## Work request
Reproduce every one of the entries below word for word, leaving the pictures out.

Segment Start: Exercise material

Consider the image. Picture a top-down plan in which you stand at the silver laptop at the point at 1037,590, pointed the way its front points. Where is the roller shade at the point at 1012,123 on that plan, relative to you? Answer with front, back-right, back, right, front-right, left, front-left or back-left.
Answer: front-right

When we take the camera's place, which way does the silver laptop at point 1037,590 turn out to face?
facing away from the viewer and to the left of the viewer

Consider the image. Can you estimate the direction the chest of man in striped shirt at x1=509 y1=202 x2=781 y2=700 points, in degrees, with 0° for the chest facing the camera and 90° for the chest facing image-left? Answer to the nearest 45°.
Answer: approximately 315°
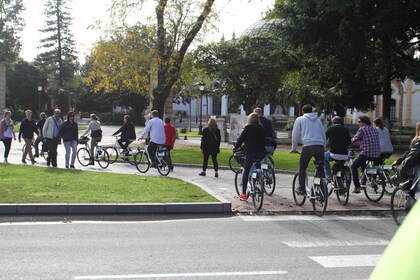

Segment End: Exercise material

## Response area
Consider the image. Picture a top-down plan in which you stand at the silver laptop at the point at 1037,590, pointed the way its front points. Where is the roller shade at the point at 1012,123 on that plan, relative to you? Answer with front, back-right, back, right, front-right, left, front-left or back-left.
Answer: front-right

When we take the camera's place, which way does the silver laptop at point 1037,590 turn out to face?
facing away from the viewer and to the left of the viewer

Consider the image. Can you estimate the direction the chest of man in striped shirt at x1=509 y1=202 x2=781 y2=700 points, in degrees, with 0° for the chest facing the camera and 90° for the chest facing image-left? Answer to the nearest 45°.
Answer: approximately 315°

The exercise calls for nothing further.